Uitleg in duidelijke taal

1. Indien de oorspronkelijk duur van de overeenkomst krachtens artikel 292 lid 2 is verlengd en de verlengde overeenkomst niet tegen het einde van de in dat lid bedoelde tweede termijn is opgezegd, wordt de overeenkomst voortgezet voor onbepaalde tijd, tenzij uit de overeenkomst een bepaalde tijd voortvloeit of partijen een bepaalde tijd overeenkomen.

Dit lid bepaalt dat als de oorspronkelijke duur van de huurovereenkomst is verlengd conform artikel 292 lid 2, en deze verlengde overeenkomst niet is opgezegd tegen het einde van de tweede termijn zoals bedoeld in dat lid, de overeenkomst dan voor onbepaalde tijd wordt voortgezet.
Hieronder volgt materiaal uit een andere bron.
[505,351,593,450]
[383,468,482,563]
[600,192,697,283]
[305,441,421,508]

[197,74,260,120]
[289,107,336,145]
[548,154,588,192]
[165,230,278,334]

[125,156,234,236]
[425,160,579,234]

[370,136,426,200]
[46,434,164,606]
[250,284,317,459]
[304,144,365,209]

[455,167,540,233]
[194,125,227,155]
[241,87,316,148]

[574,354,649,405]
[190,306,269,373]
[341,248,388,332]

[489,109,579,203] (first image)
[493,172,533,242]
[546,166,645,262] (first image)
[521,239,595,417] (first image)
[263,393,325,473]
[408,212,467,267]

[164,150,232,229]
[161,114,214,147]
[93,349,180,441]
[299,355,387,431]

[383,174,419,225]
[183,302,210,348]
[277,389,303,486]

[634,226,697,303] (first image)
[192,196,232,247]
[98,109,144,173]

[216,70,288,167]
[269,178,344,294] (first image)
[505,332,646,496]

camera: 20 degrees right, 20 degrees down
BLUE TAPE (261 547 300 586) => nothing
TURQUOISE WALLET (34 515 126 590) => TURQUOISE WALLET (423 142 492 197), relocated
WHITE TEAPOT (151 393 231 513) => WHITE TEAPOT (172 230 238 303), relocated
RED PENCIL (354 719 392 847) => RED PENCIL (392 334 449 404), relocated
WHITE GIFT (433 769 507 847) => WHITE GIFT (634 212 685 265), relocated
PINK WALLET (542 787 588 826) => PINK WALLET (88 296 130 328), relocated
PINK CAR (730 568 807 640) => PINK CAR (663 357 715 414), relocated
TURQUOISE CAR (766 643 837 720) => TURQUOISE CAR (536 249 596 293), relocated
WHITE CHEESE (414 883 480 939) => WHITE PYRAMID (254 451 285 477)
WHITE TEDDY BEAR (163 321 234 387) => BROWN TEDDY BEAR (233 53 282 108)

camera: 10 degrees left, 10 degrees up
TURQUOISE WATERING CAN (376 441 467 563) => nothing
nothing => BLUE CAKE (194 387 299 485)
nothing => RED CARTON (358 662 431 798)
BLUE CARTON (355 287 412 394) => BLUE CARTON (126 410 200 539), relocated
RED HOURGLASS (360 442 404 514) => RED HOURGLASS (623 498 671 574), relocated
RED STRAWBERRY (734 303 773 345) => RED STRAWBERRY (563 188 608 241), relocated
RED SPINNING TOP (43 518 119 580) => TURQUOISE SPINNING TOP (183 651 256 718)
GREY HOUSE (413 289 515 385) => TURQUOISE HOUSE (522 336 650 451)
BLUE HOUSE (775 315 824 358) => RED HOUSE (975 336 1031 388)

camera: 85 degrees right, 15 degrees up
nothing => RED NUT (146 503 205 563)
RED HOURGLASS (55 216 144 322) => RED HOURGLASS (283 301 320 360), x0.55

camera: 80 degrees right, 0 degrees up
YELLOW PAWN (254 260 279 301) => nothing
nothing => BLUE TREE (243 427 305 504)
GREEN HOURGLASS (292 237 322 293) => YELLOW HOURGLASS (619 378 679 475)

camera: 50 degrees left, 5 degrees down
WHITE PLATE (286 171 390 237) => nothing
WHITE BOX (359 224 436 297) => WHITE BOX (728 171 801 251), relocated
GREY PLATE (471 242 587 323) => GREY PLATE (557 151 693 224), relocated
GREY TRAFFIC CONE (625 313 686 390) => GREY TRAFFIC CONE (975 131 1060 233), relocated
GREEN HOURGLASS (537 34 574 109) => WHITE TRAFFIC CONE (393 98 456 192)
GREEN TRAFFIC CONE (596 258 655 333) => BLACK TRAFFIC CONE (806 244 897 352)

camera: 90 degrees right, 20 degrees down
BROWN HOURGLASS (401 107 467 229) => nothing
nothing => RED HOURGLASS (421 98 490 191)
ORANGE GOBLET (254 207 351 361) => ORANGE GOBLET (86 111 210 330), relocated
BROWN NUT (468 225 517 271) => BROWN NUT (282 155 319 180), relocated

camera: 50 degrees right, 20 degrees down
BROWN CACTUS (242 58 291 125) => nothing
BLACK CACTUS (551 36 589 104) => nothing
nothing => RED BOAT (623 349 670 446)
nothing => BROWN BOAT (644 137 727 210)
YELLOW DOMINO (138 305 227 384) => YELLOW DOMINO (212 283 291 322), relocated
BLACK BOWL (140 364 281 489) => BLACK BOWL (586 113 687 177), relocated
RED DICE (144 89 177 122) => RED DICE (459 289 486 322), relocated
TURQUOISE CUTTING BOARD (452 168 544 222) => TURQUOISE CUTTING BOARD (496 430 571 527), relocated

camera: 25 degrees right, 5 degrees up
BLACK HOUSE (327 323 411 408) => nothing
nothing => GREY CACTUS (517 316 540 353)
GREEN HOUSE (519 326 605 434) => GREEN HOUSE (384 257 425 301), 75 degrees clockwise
Dit is niet het geval indien uit de overeenkomst zelf een bepaalde duur voortvloeit of als partijen expliciet een nieuwe bepaalde duur overeenkomen.

2. Wordt de overeenkomst krachtens lid 1 voor onbepaalde tijd voortgezet, dan kan zij door ieder van de partijen worden opgezegd. Wordt de overeenkomst voor bepaalde tijd voortgezet of is zij aangegaan voor een duur van tien jaar of langer, dan eindigt zij, in afwijking van artikel 228 lid 1, niet door het enkele verloop van de huurtijd, maar kan zij door ieder van de partijen tegen het einde van die huurtijd worden opgezegd.

Dit lid stelt dat als de overeenkomst op basis van lid 1 voor onbepaalde tijd wordt voortgezet, deze door zowel de huurder als de verhuurder kan worden opgezegd. Indien de overeenkomst voor een bepaalde tijd wordt voortgezet, of als deze is aangegaan voor een duur van tien jaar of langer, dan eindigt de overeenkomst niet automatisch door het verstrijken van de huurtijd (in afwijking van artikel 228 lid 1). In dat geval kan de overeenkomst door elk van de partijen worden opgezegd tegen het einde van de overeengekomen huurtijd.

3. De opzegging moet voldoen aan de vereisten van de artikelen 293 leden 2 en 3 en van artikel 294. De artikelen 295 tot en met 299 zijn van overeenkomstige toepassing.

Dit lid schrijft voor dat een opzegging moet voldoen aan de voorwaarden die zijn gesteld in artikel 293, leden 2 en 3, en in artikel 294. Verder zijn de bepalingen van de artikelen 295 tot en met 299 van overeenkomstige toepassing op de opzegging.

4. Indien een vordering tot vaststelling van het tijdstip waarop de overeenkomst zal eindigen, is afgewezen, en uit de overeenkomst niet voortvloeit dat zij dan wordt voortgezet voor een bepaalde termijn tegen het einde waarvan zij opnieuw opgezegd kan worden, kan de overeenkomst slechts rechtsgeldig opnieuw opgezegd worden nadat een termijn van een jaar is verstreken nadat de afwijzing onherroepelijk is geworden. De rechter kan bij zijn afwijzende beslissing een langere termijn vaststellen.

Dit lid bepaalt dat indien een vordering tot vaststelling van het tijdstip waarop de huurovereenkomst zal eindigen, door de rechter is afgewezen, en als uit de overeenkomst niet blijkt dat deze dan voor een bepaalde termijn wordt voortgezet (waartegen opnieuw opgezegd kan worden), de overeenkomst pas rechtsgeldig opnieuw kan worden opgezegd nadat een termijn van één jaar is verstreken sinds de afwijzing onherroepelijk is geworden. De rechter kan bij zijn afwijzende beslissing een langere termijn dan één jaar vaststellen.